On evaluating the above equation and using the formulas 3) $\cos 2x = 1 - 2{\cos ^2}x$ and 4) $\cos 2x = 2{\sin ^2}x - 1$ , it can be written as:
${\cos ^{ - 1}}\left[ {\dfrac{{\left( {1 + \sin 2\alpha } \right)\left( {\dfrac{{1 + \cos \beta }}{2}} \right) - \left( {1 - \sin 2\alpha } \right)\left( {\dfrac{{1 - \cos \beta }}{2}} \right)}}{{\left( {1 + \sin \alpha } \right)\left( {\dfrac{{1 + \cos \beta }}{2}} \right) + \left( {1 - \sin \alpha } \right)\left( {\dfrac{{1 - \cos \beta }}{2}} \right)}}} \right]$
Now multiply the brackets.
${\cos ^{ - 1}}\left[ {\dfrac{{\dfrac{1}{2}\left\\{ {\left( {1 + \sin 2\alpha + \cos \beta + \sin 2\alpha \cos \beta } \right) - \left( {1 - \sin 2\alpha - \cos \beta + \sin 2\alpha \cos \beta } \right)} \right\\}}}{{\dfrac{1}{2}\left\\{ {\left( {1 + \sin 2\alpha + \cos \beta + \sin 2\alpha \sin \beta } \right) + \left( {1 - \sin 2\alpha - \cos \beta + \sin 2\alpha \cos \beta } \right)} \right\\}}}} \right]$
On opening all the brackets, we get,
${\cos ^{ - 1}}\left[ {\dfrac{{1 - \sin 2\alpha + \cos \beta + \sin 2\alpha \cos \beta - 1 + \sin 2\alpha + \cos \beta - \sin 2\alpha \cos \beta }}{{1 + \sin 2\alpha + \cos \beta + \sin 2\alpha \cos \beta + 1 - \sin 2\alpha - \cos \beta + \sin 2\alpha \cos \beta }}} \right]$
$\Rightarrow {\cos ^{ - 1}}\left[ {\dfrac{{2\left( {\sin 2\alpha + \cos \beta } \right)}}{{2 + 2\sin 2\alpha \cos \beta }}} \right]$
We can divide 2 from both numerator and denominator, we get,
${\cos ^{ - 1}}\left[ {\dfrac{{\sin 2\alpha + \cos \beta }}{{1 + \sin 2\alpha \cos \beta }}} \right]$ which is equal to the right-hand side.
Hence, $L.H.S = R.H.S$ .
So, we have proved that $2{\tan ^{ - 1}}\left[ {\left( {\tan 45^\circ - \alpha } \right)\left( {\tan \dfrac{\beta }{2}} \right)} \right] = {\cos ^{ - 1}}\left( {\dfrac{{\sin 2\alpha + \cos \beta }}{{1 + \sin 2\alpha \cos \beta }}} \right)$ .
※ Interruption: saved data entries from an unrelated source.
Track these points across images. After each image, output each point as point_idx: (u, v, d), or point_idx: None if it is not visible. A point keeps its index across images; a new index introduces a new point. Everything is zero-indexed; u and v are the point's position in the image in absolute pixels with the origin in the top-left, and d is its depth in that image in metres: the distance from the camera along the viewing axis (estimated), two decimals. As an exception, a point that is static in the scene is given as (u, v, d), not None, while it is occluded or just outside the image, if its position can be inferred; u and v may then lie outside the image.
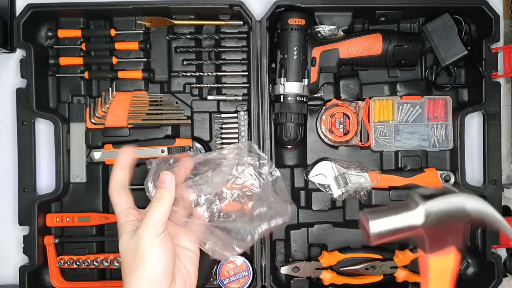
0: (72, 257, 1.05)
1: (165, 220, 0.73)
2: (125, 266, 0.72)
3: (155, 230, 0.71)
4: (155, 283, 0.71)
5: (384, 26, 1.06)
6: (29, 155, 1.04)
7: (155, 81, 1.08)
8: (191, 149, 1.06)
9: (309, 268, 1.04)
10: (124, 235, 0.72)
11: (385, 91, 1.08)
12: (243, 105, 1.09)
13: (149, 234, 0.71)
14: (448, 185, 1.05)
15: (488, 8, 1.00)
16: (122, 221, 0.74)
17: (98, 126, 1.07)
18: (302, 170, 1.07)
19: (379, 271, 1.04)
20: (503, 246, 1.03)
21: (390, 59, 1.02)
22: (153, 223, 0.71)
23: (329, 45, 1.01)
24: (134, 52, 1.08)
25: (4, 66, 1.09)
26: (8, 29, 1.05)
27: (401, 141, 1.06)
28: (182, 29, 1.08)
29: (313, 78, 1.01)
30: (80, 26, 1.07)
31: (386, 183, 1.05)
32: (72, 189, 1.07)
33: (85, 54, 1.07)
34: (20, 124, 1.04)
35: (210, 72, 1.08)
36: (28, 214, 1.02)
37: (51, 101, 1.07)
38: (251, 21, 1.01)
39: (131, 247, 0.71)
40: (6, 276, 1.08)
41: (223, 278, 1.05)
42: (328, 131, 1.05)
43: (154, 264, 0.70)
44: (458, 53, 1.02)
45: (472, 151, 1.07)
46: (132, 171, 0.79)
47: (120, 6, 1.03)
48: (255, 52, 1.02)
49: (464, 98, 1.08)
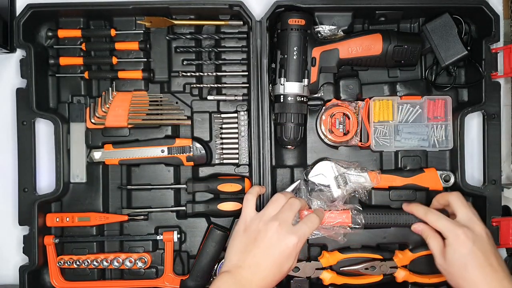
0: (72, 257, 1.05)
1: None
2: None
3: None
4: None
5: (384, 26, 1.06)
6: (29, 155, 1.04)
7: (155, 81, 1.08)
8: (191, 149, 1.06)
9: (309, 268, 1.04)
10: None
11: (385, 91, 1.08)
12: (243, 105, 1.09)
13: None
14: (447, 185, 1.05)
15: (488, 8, 1.00)
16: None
17: (98, 126, 1.07)
18: (302, 170, 1.07)
19: (378, 271, 1.04)
20: (502, 246, 1.03)
21: (390, 59, 1.02)
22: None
23: (329, 45, 1.01)
24: (134, 52, 1.08)
25: (4, 66, 1.09)
26: (8, 29, 1.06)
27: (401, 141, 1.06)
28: (182, 29, 1.08)
29: (313, 78, 1.01)
30: (80, 26, 1.07)
31: (386, 183, 1.05)
32: (72, 189, 1.07)
33: (85, 54, 1.08)
34: (20, 124, 1.04)
35: (210, 72, 1.08)
36: (28, 214, 1.02)
37: (51, 101, 1.07)
38: (251, 21, 1.01)
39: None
40: (6, 276, 1.08)
41: (223, 278, 1.05)
42: (328, 131, 1.05)
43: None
44: (458, 53, 1.02)
45: (472, 151, 1.07)
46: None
47: (120, 6, 1.03)
48: (255, 52, 1.02)
49: (464, 98, 1.08)
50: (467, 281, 0.87)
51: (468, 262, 0.87)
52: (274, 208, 0.91)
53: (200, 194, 1.08)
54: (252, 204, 0.93)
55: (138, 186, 1.09)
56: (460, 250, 0.88)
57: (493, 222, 1.01)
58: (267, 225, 0.88)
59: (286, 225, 0.88)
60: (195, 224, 1.08)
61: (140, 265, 1.05)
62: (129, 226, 1.09)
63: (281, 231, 0.87)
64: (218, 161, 1.09)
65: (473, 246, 0.88)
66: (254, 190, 0.96)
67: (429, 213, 0.95)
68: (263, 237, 0.87)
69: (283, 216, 0.89)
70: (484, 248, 0.89)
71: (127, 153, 1.06)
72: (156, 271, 1.08)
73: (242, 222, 0.92)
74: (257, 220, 0.90)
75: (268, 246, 0.87)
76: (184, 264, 1.08)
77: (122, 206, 1.08)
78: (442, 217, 0.93)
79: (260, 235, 0.88)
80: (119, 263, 1.05)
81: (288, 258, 0.88)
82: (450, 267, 0.89)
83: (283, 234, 0.87)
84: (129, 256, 1.06)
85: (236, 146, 1.09)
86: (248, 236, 0.89)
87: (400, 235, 1.06)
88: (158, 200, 1.08)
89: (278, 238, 0.87)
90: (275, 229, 0.87)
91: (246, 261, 0.87)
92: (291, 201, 0.92)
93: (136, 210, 1.08)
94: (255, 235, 0.88)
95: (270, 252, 0.87)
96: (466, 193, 1.04)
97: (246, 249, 0.88)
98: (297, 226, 0.89)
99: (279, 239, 0.87)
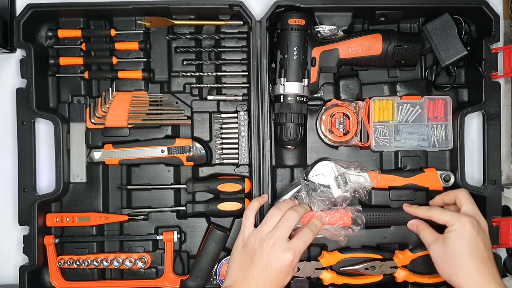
0: (72, 257, 1.05)
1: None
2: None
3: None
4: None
5: (384, 26, 1.06)
6: (29, 155, 1.04)
7: (155, 81, 1.08)
8: (191, 149, 1.06)
9: (309, 268, 1.04)
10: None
11: (385, 91, 1.08)
12: (243, 105, 1.09)
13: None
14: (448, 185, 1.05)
15: (488, 8, 1.00)
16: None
17: (98, 126, 1.07)
18: (302, 170, 1.07)
19: (378, 271, 1.04)
20: (502, 246, 1.03)
21: (390, 59, 1.02)
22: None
23: (329, 45, 1.01)
24: (134, 52, 1.08)
25: (4, 66, 1.09)
26: (8, 29, 1.06)
27: (401, 141, 1.06)
28: (182, 29, 1.08)
29: (313, 78, 1.01)
30: (80, 26, 1.07)
31: (386, 183, 1.05)
32: (72, 189, 1.07)
33: (85, 54, 1.08)
34: (20, 124, 1.04)
35: (210, 72, 1.08)
36: (28, 214, 1.02)
37: (51, 101, 1.07)
38: (251, 21, 1.01)
39: None
40: (6, 276, 1.08)
41: (223, 278, 1.05)
42: (328, 131, 1.05)
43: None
44: (458, 53, 1.02)
45: (472, 151, 1.08)
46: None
47: (120, 6, 1.03)
48: (255, 52, 1.02)
49: (464, 98, 1.08)
50: (462, 269, 0.88)
51: (468, 250, 0.88)
52: (269, 225, 0.92)
53: (200, 194, 1.08)
54: (250, 220, 0.94)
55: (138, 186, 1.09)
56: (464, 236, 0.89)
57: (493, 222, 1.01)
58: (262, 244, 0.90)
59: (281, 243, 0.90)
60: (195, 224, 1.08)
61: (140, 265, 1.05)
62: (129, 226, 1.09)
63: (277, 250, 0.89)
64: (218, 161, 1.09)
65: (477, 235, 0.89)
66: (253, 206, 0.96)
67: (431, 209, 0.96)
68: (259, 257, 0.89)
69: (278, 234, 0.90)
70: (485, 240, 0.90)
71: (127, 153, 1.06)
72: (156, 271, 1.08)
73: (241, 239, 0.93)
74: (254, 237, 0.91)
75: (264, 265, 0.89)
76: (184, 264, 1.08)
77: (122, 206, 1.08)
78: (445, 210, 0.95)
79: (256, 254, 0.90)
80: (119, 263, 1.05)
81: (286, 274, 0.90)
82: (449, 252, 0.89)
83: (279, 253, 0.89)
84: (129, 256, 1.06)
85: (236, 146, 1.09)
86: (246, 254, 0.91)
87: (400, 235, 1.06)
88: (158, 200, 1.08)
89: (274, 257, 0.89)
90: (270, 248, 0.89)
91: (246, 278, 0.89)
92: (287, 216, 0.92)
93: (136, 210, 1.08)
94: (252, 254, 0.90)
95: (268, 270, 0.89)
96: (466, 193, 1.05)
97: (245, 267, 0.90)
98: (292, 242, 0.91)
99: (275, 258, 0.89)
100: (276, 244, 0.89)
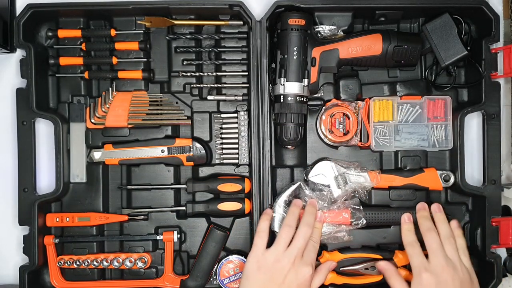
0: (72, 257, 1.05)
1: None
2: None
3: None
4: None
5: (384, 26, 1.06)
6: (29, 155, 1.04)
7: (155, 81, 1.09)
8: (191, 149, 1.06)
9: (309, 268, 1.04)
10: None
11: (385, 91, 1.08)
12: (243, 105, 1.09)
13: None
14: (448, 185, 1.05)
15: (488, 8, 1.00)
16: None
17: (98, 126, 1.07)
18: (302, 170, 1.07)
19: (378, 271, 1.04)
20: (502, 246, 1.03)
21: (390, 59, 1.02)
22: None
23: (329, 45, 1.01)
24: (134, 52, 1.08)
25: (4, 66, 1.09)
26: (8, 29, 1.05)
27: (401, 141, 1.06)
28: (182, 29, 1.08)
29: (313, 78, 1.01)
30: (80, 26, 1.07)
31: (385, 183, 1.05)
32: (72, 189, 1.07)
33: (85, 54, 1.08)
34: (20, 124, 1.04)
35: (210, 72, 1.08)
36: (28, 214, 1.02)
37: (51, 101, 1.07)
38: (251, 21, 1.01)
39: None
40: (6, 276, 1.08)
41: (223, 278, 1.06)
42: (328, 131, 1.05)
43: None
44: (458, 53, 1.02)
45: (472, 151, 1.08)
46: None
47: (120, 6, 1.03)
48: (255, 52, 1.02)
49: (464, 98, 1.08)
50: None
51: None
52: (283, 243, 0.93)
53: (200, 194, 1.08)
54: (264, 242, 0.94)
55: (138, 186, 1.09)
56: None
57: (493, 222, 1.02)
58: (281, 262, 0.91)
59: (299, 259, 0.93)
60: (195, 224, 1.08)
61: (140, 265, 1.05)
62: (129, 226, 1.09)
63: (297, 267, 0.92)
64: (218, 161, 1.09)
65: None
66: (264, 226, 0.96)
67: (408, 246, 0.96)
68: (280, 275, 0.91)
69: (294, 251, 0.93)
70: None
71: (127, 153, 1.06)
72: (156, 271, 1.08)
73: (255, 261, 0.93)
74: (270, 257, 0.92)
75: (288, 284, 0.91)
76: (184, 264, 1.08)
77: (122, 206, 1.08)
78: (415, 255, 0.94)
79: (277, 273, 0.91)
80: (119, 263, 1.05)
81: (307, 286, 0.93)
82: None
83: (299, 269, 0.92)
84: (129, 256, 1.06)
85: (236, 146, 1.09)
86: (265, 275, 0.91)
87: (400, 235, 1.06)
88: (158, 200, 1.08)
89: (296, 273, 0.91)
90: (290, 265, 0.91)
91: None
92: (301, 233, 0.94)
93: (136, 210, 1.08)
94: (272, 274, 0.91)
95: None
96: (466, 193, 1.05)
97: (267, 287, 0.91)
98: (306, 255, 0.94)
99: (296, 274, 0.91)
100: (296, 261, 0.92)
Note: Always remember the trigonometric formulas while solving questions similar to the above mentioned. These formulas will help you in solving the questions easily in very less amount of time. In the above question we have used four such trigonometric formulas. To prevent any errors, solve the question step by step.